» **Brief A**
According to the auction lot description, in what year was West Ford freed?
» **Brief B**
From the auction lot description, write out the passage that opens with the words containing "Additional Details" and closes with "at age twenty-one.".

Mar 30, 2017 - Sale 2441

Sale 2441 - Lot 24

Price Realized: $ 9,375
?Final Price Realized includes Buyer’s Premium added to Hammer Price
Estimate: $ 10,000 - $ 15,000
JOHN WASHINGTON'S SLAVE WRITES TO HIM (SLAVERY AND ABOLITION--MOUNT VERNON.) FORD, WEST. Autograph Letter Signed to George Washington's grandnephew John Augustine Washington. Single folio leaf, folded to form four pages, written on two sides with integral address and sealing wax seal on the reverse Np, September 6, 1844

Additional Details

an exceptional letter from one of the washington family's freed and most trusted servants. West Ford was born in 1784 or 1785 on the Bushfield Plantation in Westmoreland County, Virginia to Venus, a mulatto slave woman owned by George Washington's brother, John Augustine Washington and his wife, Hannah. According to Ford oral history, Venus told her mistress Hannah that George Washington was her child's father. Historians dispute this [not surprisingly], suggesting that one of Washington's nephews may have fathered the boy. West was freed in 1806, and to celebrate the event, an artist was summoned to paint Ford's image. As a result we know more or less how he appeared at age twenty-one.

» **Available data**
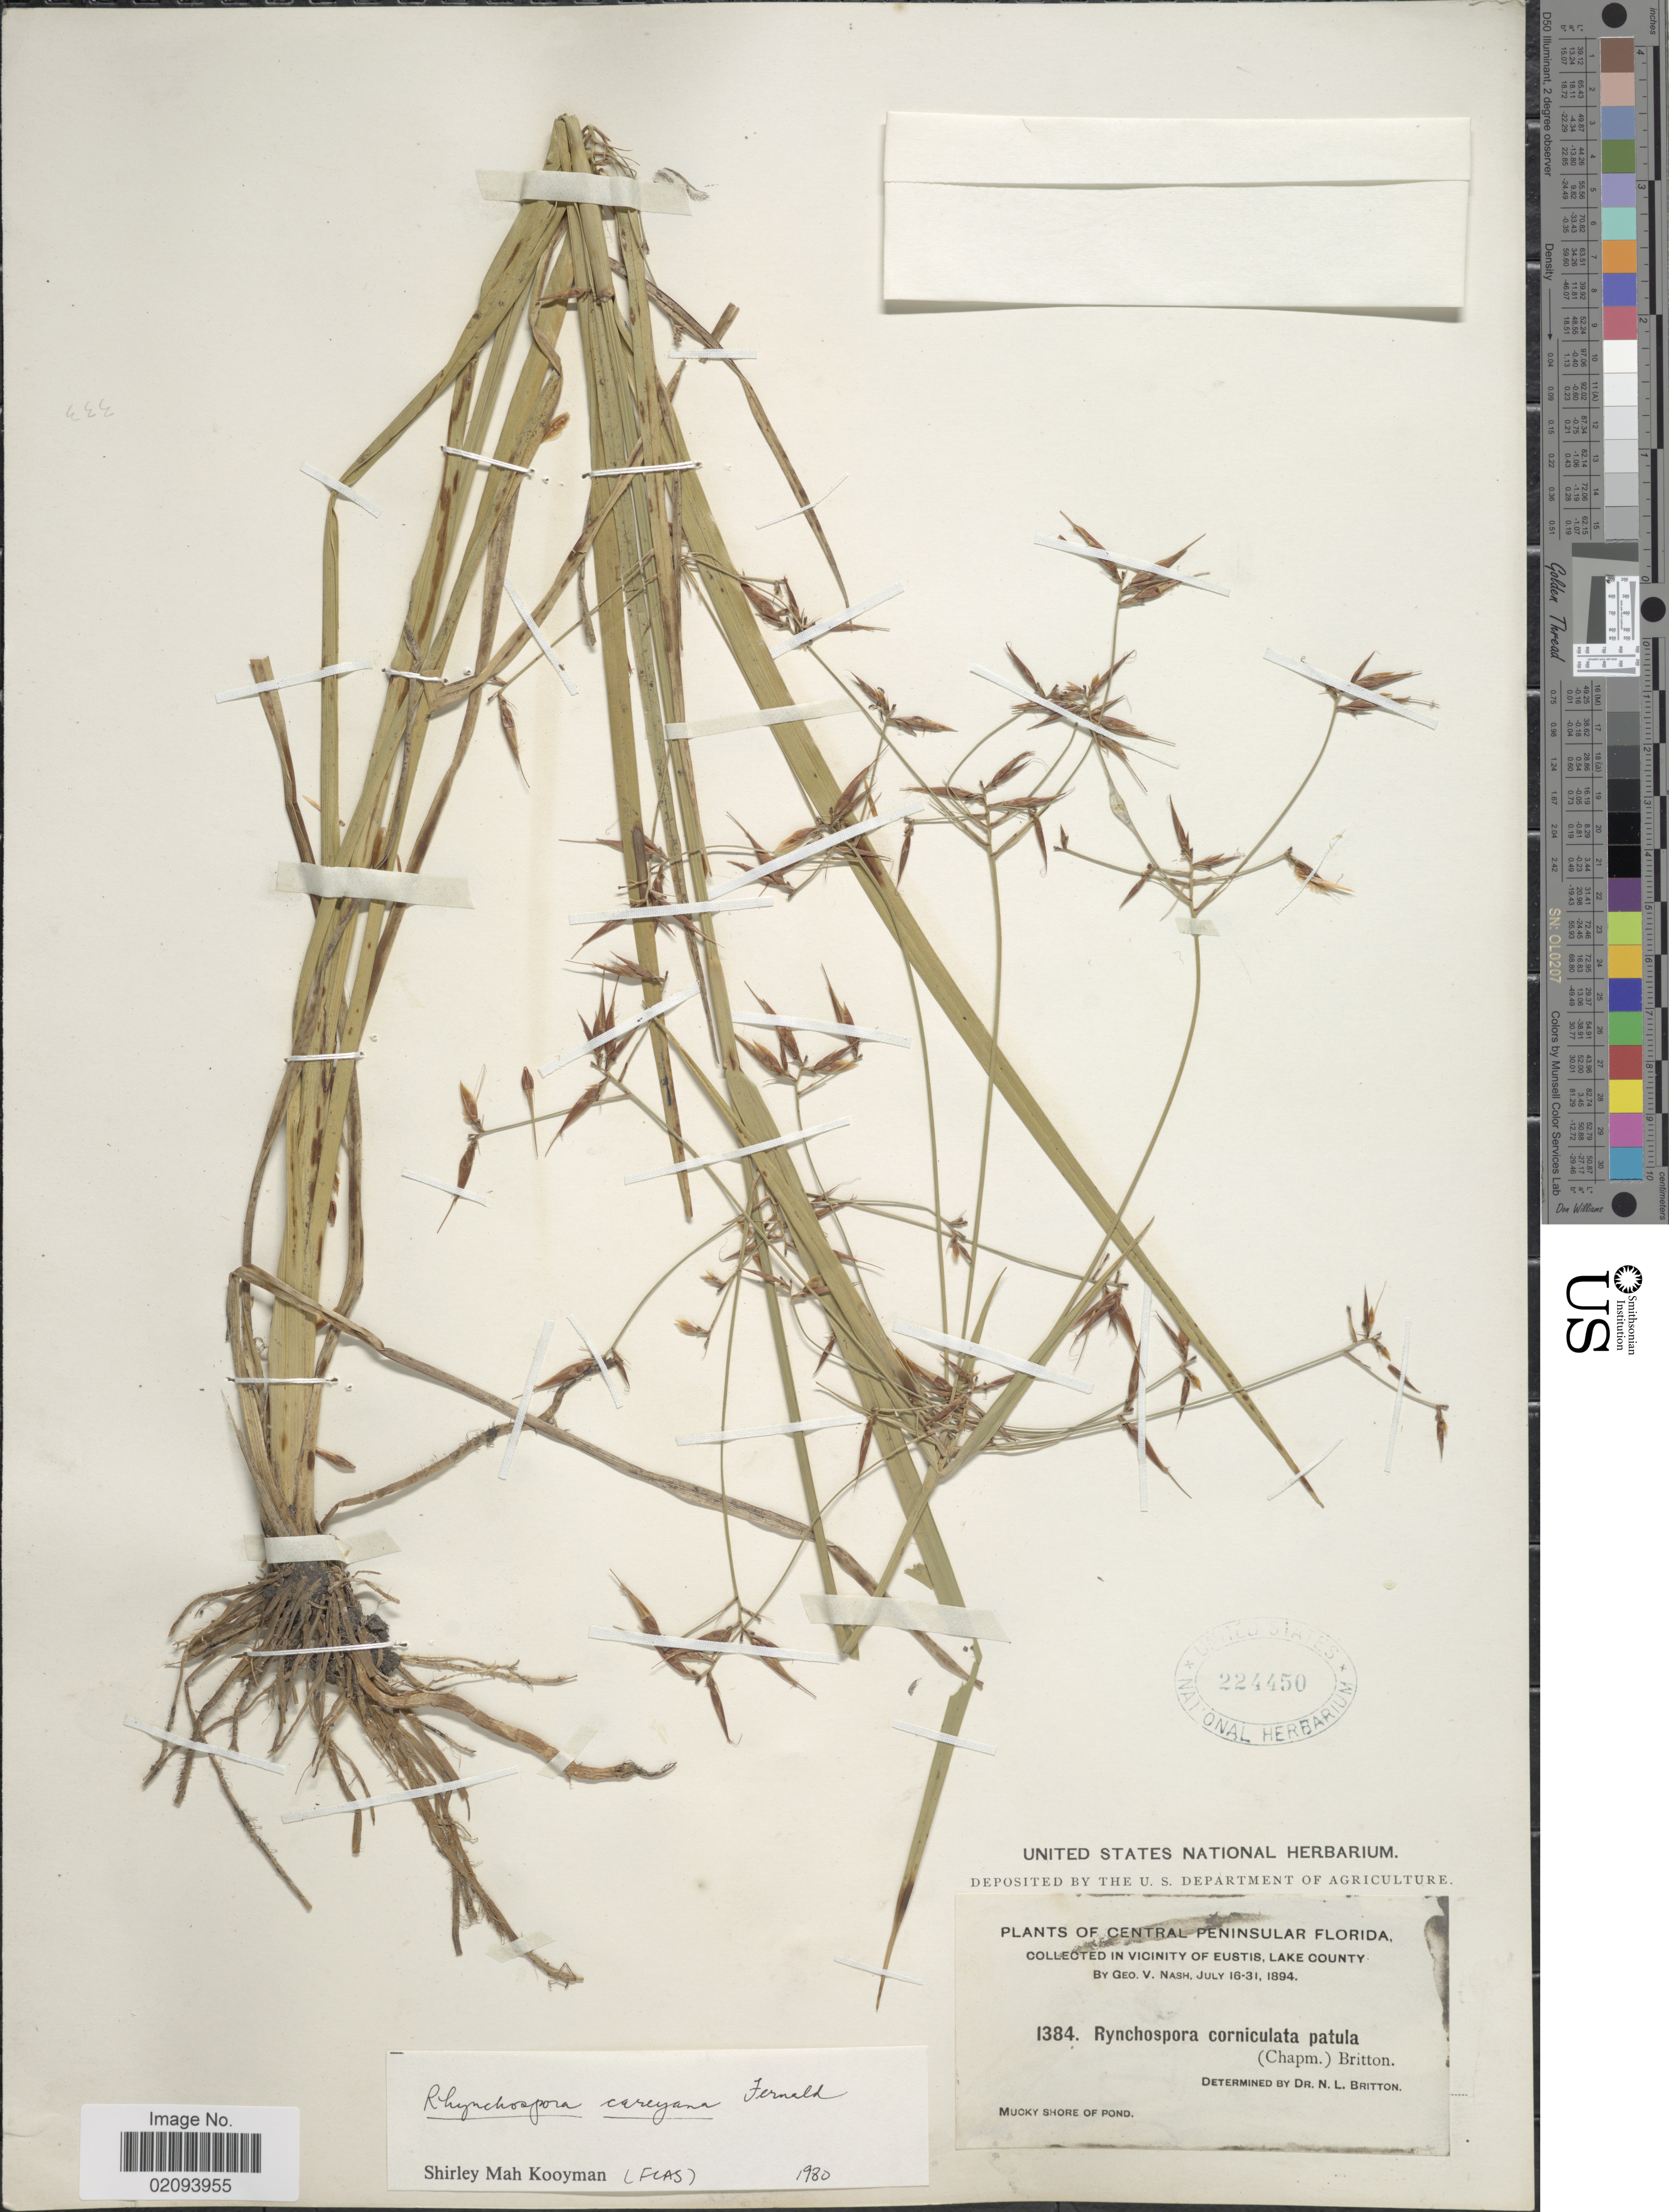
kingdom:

» **Worked solution A**
1806

» **Worked solution B**
Additional Details

an exceptional letter from one of the washington family's freed and most trusted servants. West Ford was born in 1784 or 1785 on the Bushfield Plantation in Westmoreland County, Virginia to Venus, a mulatto slave woman owned by George Washington's brother, John Augustine Washington and his wife, Hannah. According to Ford oral history, Venus told her mistress Hannah that George Washington was her child's father. Historians dispute this [not surprisingly], suggesting that one of Washington's nephews may have fathered the boy. West was freed in 1806, and to celebrate the event, an artist was summoned to paint Ford's image. As a result we know more or less how he appeared at age twenty-one.